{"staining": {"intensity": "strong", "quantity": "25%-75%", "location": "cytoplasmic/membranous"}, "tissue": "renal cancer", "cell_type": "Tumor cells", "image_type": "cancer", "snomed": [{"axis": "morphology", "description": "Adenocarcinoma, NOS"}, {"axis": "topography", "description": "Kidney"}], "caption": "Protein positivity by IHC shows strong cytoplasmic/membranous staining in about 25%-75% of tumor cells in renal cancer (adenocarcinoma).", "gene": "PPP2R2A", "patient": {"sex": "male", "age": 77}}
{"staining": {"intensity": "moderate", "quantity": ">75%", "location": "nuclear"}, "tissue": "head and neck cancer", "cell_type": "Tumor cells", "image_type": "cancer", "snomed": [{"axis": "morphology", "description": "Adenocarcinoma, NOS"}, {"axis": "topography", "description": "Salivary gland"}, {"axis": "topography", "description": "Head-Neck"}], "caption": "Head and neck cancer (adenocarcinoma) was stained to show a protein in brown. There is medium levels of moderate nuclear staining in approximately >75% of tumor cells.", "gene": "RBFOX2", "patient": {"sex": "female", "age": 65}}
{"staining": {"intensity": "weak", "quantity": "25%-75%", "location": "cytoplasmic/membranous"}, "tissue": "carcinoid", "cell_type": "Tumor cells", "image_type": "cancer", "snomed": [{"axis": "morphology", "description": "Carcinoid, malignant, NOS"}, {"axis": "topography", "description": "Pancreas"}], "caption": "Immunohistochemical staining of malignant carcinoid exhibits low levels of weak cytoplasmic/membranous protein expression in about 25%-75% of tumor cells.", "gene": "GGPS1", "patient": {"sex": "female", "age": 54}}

▸ Your objective:
Transcribe the material above in its entirety, precisely as written.

▸ Written answer:
{"staining": {"intensity": "strong", "quantity": "25%-75%", "location": "cytoplasmic/membranous"}, "tissue": "renal cancer", "cell_type": "Tumor cells", "image_type": "cancer", "snomed": [{"axis": "morphology", "description": "Adenocarcinoma, NOS"}, {"axis": "topography", "description": "Kidney"}], "caption": "Protein positivity by IHC shows strong cytoplasmic/membranous staining in about 25%-75% of tumor cells in renal cancer (adenocarcinoma).", "gene": "PPP2R2A", "patient": {"sex": "male", "age": 77}}
{"staining": {"intensity": "moderate", "quantity": ">75%", "location": "nuclear"}, "tissue": "head and neck cancer", "cell_type": "Tumor cells", "image_type": "cancer", "snomed": [{"axis": "morphology", "description": "Adenocarcinoma, NOS"}, {"axis": "topography", "description": "Salivary gland"}, {"axis": "topography", "description": "Head-Neck"}], "caption": "Head and neck cancer (adenocarcinoma) was stained to show a protein in brown. There is medium levels of moderate nuclear staining in approximately >75% of tumor cells.", "gene": "RBFOX2", "patient": {"sex": "female", "age": 65}}
{"staining": {"intensity": "weak", "quantity": "25%-75%", "location": "cytoplasmic/membranous"}, "tissue": "carcinoid", "cell_type": "Tumor cells", "image_type": "cancer", "snomed": [{"axis": "morphology", "description": "Carcinoid, malignant, NOS"}, {"axis": "topography", "description": "Pancreas"}], "caption": "Immunohistochemical staining of malignant carcinoid exhibits low levels of weak cytoplasmic/membranous protein expression in about 25%-75% of tumor cells.", "gene": "GGPS1", "patient": {"sex": "female", "age": 54}}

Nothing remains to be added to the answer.